Metin parçası:

Lideri Olmayan Sarayın Soytarısı Olurmuş

Röportaj dediler, kapıdan girdiler. Soru sordular, kapıdan kovuldular. Bu topraklarda hakikatin artık saraya girişi yasak.
Çünkü sarayın duvarları yalnızca alkış sesini geçirmeknan meşgul, eleştiriye, sorgulamaya, hesap sormaya kapalı.
Cumhurbaşkanı Tatar, bir gazetecinin mikrofonunda değil, halkın öfkesinde yankılanacak bir ayıba imza attı.
Soru neydi?
Halil Falyalı cinayeti.
Yani herkesin bildiği ama kimsenin konuşmadığı o büyük karanlık.
Bu soruyu sormak “tetikçilik” sayıldı. Sarayın koridorlarında gazeteciler kovulurken, ülkede olanlar bir kez daha karanlık ile örtüldü.

Mevcut veriler:
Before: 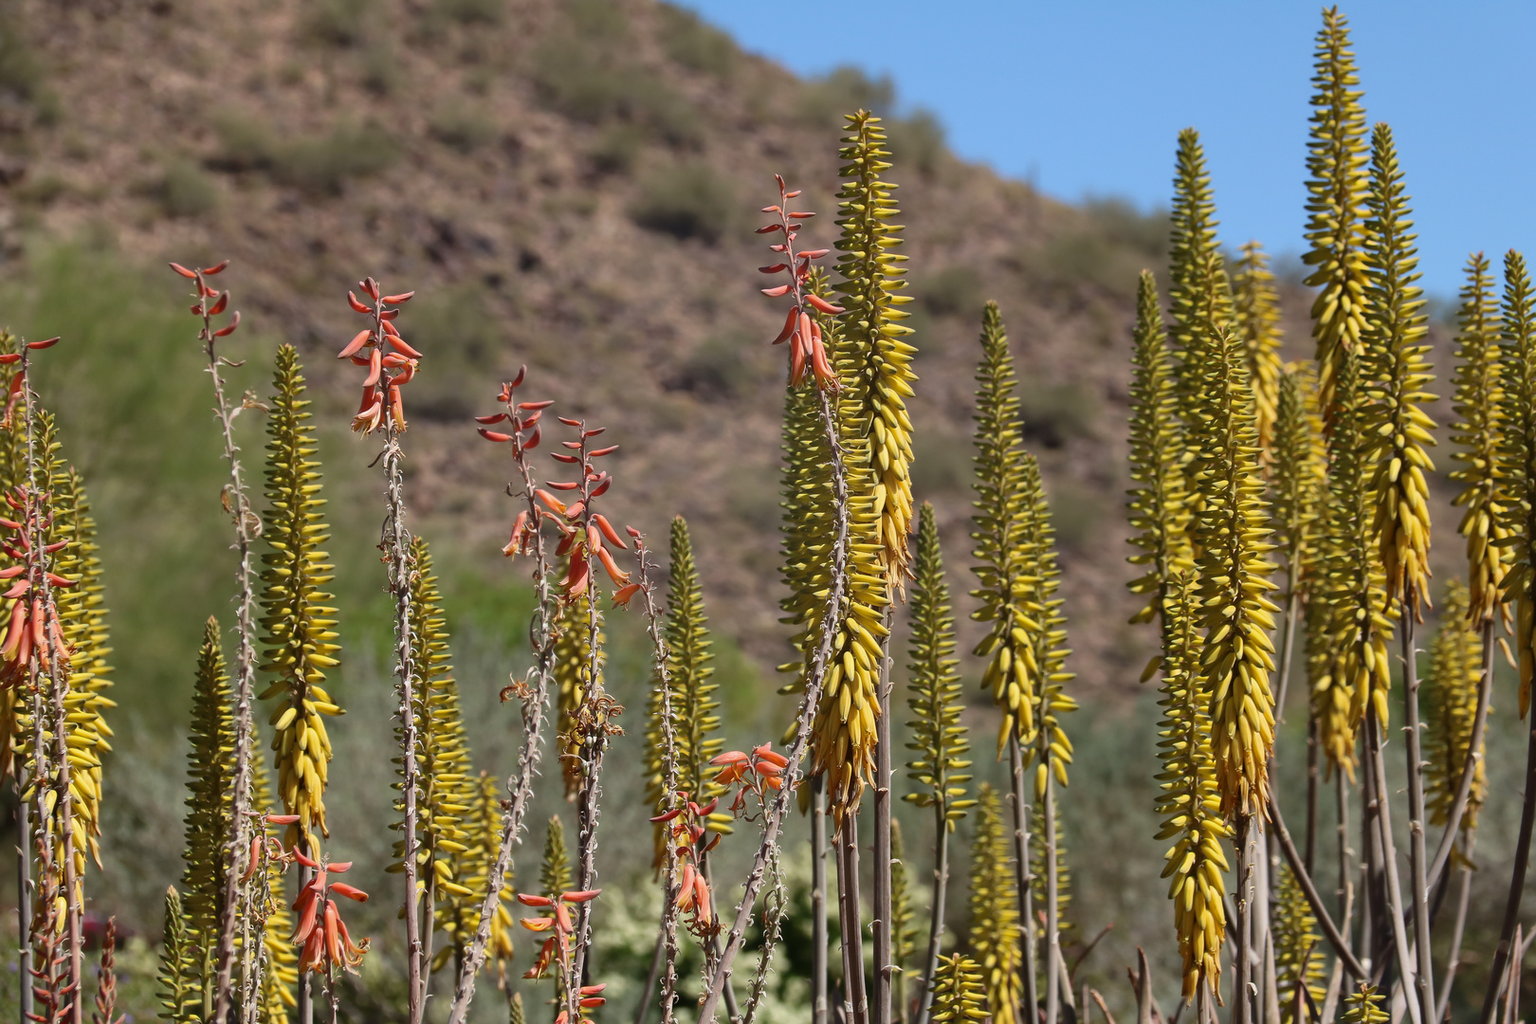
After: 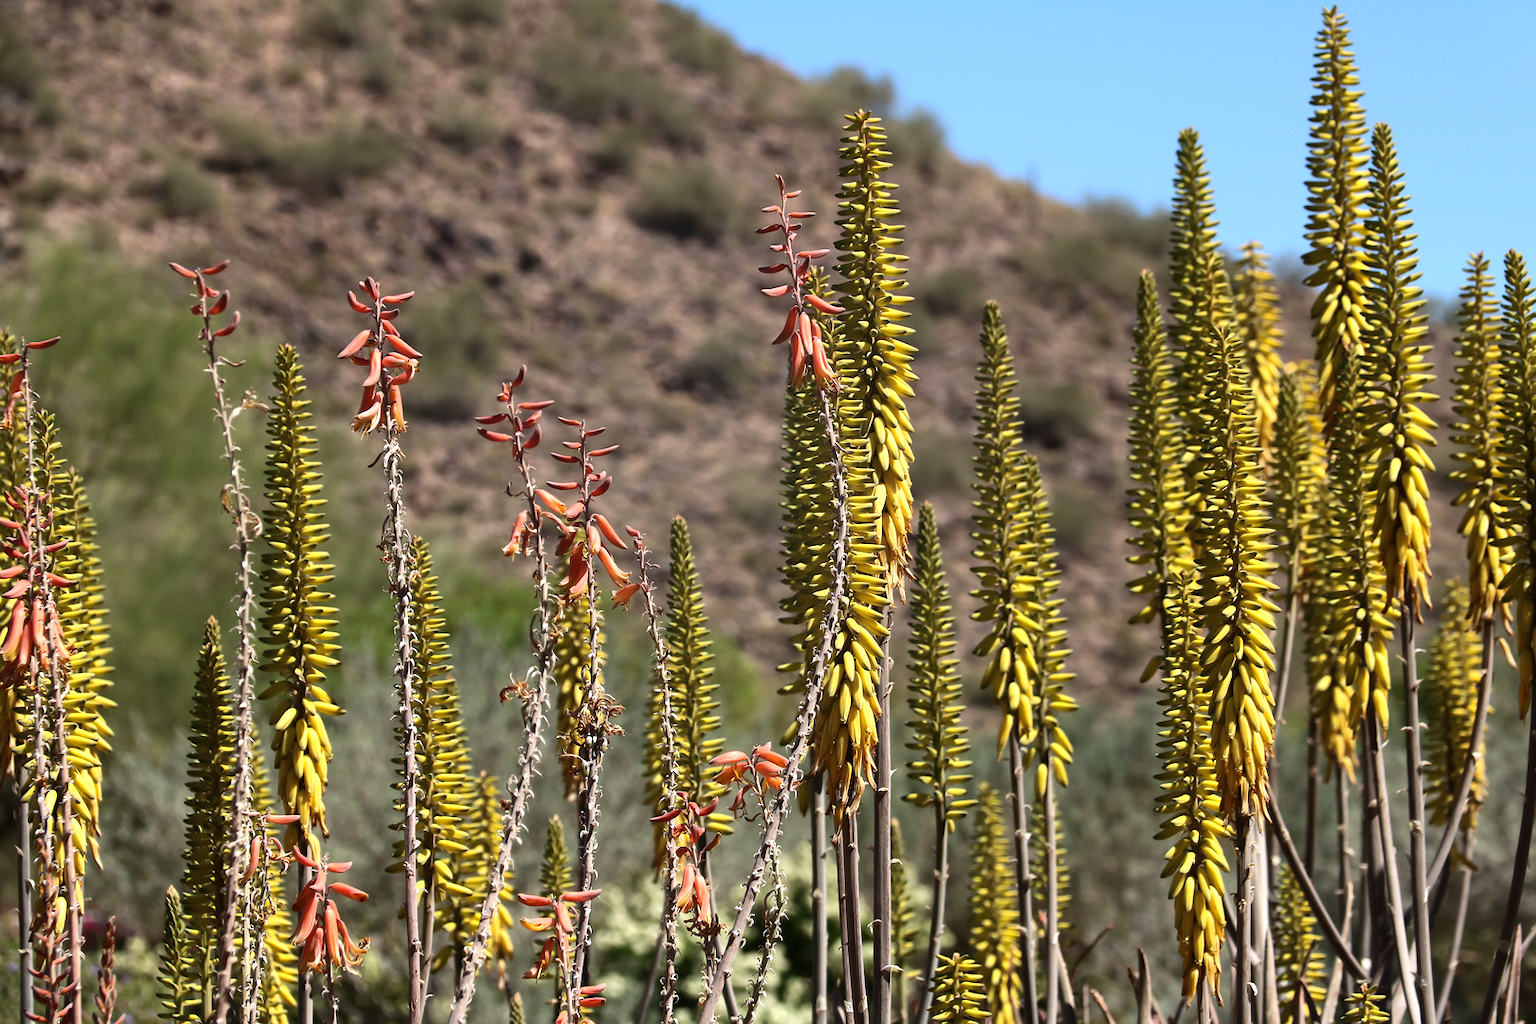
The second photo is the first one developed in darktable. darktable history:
tone equalizer: -8 EV -0.754 EV, -7 EV -0.725 EV, -6 EV -0.575 EV, -5 EV -0.417 EV, -3 EV 0.367 EV, -2 EV 0.6 EV, -1 EV 0.691 EV, +0 EV 0.759 EV, edges refinement/feathering 500, mask exposure compensation -1.57 EV, preserve details no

Yapılacak iş: Metin parçasına göre hakikatin saraya girişinin neden yasak olduğunu lütfen bir ila üç cümleyle açıklayın.

Tam çözüm: Sarayın duvarları yalnızca alkış sesini geçirmekle meşguldür; eleştiriye, sorgulamaya ve hesap sormaya kapalıdır. Bu yüzden hakikat saraya giremez.